--- begin Provided entries ---

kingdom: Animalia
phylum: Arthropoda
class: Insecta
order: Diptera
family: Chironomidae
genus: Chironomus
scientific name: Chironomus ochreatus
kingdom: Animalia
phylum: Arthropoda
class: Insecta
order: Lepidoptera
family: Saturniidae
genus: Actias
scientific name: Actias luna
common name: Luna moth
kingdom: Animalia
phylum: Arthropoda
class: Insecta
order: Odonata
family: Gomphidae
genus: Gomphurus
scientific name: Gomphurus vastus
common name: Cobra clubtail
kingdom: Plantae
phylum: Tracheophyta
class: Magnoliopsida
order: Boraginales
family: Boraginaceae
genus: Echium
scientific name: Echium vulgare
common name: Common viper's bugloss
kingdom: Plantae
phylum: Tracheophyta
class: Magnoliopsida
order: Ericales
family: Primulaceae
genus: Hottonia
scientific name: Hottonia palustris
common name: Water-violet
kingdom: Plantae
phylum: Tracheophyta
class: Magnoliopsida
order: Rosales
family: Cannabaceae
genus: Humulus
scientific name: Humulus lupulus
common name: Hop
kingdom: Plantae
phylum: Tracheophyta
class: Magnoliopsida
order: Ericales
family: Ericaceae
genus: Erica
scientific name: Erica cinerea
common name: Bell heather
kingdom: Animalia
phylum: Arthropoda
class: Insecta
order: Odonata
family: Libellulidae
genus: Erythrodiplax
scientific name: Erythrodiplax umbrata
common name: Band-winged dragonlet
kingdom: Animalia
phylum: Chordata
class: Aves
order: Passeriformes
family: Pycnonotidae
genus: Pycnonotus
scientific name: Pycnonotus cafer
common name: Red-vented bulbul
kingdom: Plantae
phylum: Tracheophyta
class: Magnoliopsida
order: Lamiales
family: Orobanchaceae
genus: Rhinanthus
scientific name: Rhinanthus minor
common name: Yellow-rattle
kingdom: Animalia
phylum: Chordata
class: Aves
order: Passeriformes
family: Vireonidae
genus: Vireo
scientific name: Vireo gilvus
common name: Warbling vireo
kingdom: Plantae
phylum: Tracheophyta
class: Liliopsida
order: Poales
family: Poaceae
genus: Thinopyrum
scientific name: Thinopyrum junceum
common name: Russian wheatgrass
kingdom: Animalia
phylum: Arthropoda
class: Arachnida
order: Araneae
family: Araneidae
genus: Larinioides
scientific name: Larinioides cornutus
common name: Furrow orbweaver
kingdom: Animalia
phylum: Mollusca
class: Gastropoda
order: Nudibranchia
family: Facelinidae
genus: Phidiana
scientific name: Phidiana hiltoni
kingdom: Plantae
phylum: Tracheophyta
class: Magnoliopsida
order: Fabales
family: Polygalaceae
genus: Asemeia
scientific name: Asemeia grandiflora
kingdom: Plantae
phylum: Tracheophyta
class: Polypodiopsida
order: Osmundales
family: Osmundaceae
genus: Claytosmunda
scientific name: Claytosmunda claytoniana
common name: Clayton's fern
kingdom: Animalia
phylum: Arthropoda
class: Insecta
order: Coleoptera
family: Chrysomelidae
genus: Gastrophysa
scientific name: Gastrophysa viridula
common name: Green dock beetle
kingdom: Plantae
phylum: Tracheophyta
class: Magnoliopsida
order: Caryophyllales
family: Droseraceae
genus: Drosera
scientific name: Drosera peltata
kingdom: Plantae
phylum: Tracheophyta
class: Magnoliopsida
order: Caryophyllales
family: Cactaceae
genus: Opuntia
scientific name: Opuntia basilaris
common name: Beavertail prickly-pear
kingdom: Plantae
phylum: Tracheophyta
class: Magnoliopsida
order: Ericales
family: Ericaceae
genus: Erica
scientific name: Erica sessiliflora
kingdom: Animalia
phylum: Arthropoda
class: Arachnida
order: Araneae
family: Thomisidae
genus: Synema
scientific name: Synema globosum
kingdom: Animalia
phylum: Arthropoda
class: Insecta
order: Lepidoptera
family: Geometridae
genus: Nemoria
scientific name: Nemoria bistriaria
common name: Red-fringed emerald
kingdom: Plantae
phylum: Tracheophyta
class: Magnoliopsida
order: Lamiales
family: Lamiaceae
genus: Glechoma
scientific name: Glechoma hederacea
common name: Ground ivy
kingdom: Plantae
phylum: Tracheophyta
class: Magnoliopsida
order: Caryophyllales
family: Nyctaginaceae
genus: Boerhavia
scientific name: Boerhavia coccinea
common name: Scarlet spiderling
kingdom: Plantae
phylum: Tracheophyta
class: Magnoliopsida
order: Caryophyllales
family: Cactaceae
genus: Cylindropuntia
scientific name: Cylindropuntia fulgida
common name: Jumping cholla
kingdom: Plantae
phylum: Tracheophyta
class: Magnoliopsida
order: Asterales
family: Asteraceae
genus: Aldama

--- end Provided entries ---

Starting with the first line of the items and going on through the line with "common name: Red-vented bulbul", write those lines out again, switching "scientific name" to "binomial" and leaving everything else unchanged.

■ **The reply**:
kingdom: Animalia
phylum: Arthropoda
class: Insecta
order: Diptera
family: Chironomidae
genus: Chironomus
binomial: Chironomus ochreatus
kingdom: Animalia
phylum: Arthropoda
class: Insecta
order: Lepidoptera
family: Saturniidae
genus: Actias
binomial: Actias luna
common name: Luna moth
kingdom: Animalia
phylum: Arthropoda
class: Insecta
order: Odonata
family: Gomphidae
genus: Gomphurus
binomial: Gomphurus vastus
common name: Cobra clubtail
kingdom: Plantae
phylum: Tracheophyta
class: Magnoliopsida
order: Boraginales
family: Boraginaceae
genus: Echium
binomial: Echium vulgare
common name: Common viper's bugloss
kingdom: Plantae
phylum: Tracheophyta
class: Magnoliopsida
order: Ericales
family: Primulaceae
genus: Hottonia
binomial: Hottonia palustris
common name: Water-violet
kingdom: Plantae
phylum: Tracheophyta
class: Magnoliopsida
order: Rosales
family: Cannabaceae
genus: Humulus
binomial: Humulus lupulus
common name: Hop
kingdom: Plantae
phylum: Tracheophyta
class: Magnoliopsida
order: Ericales
family: Ericaceae
genus: Erica
binomial: Erica cinerea
common name: Bell heather
kingdom: Animalia
phylum: Arthropoda
class: Insecta
order: Odonata
family: Libellulidae
genus: Erythrodiplax
binomial: Erythrodiplax umbrata
common name: Band-winged dragonlet
kingdom: Animalia
phylum: Chordata
class: Aves
order: Passeriformes
family: Pycnonotidae
genus: Pycnonotus
binomial: Pycnonotus cafer
common name: Red-vented bulbul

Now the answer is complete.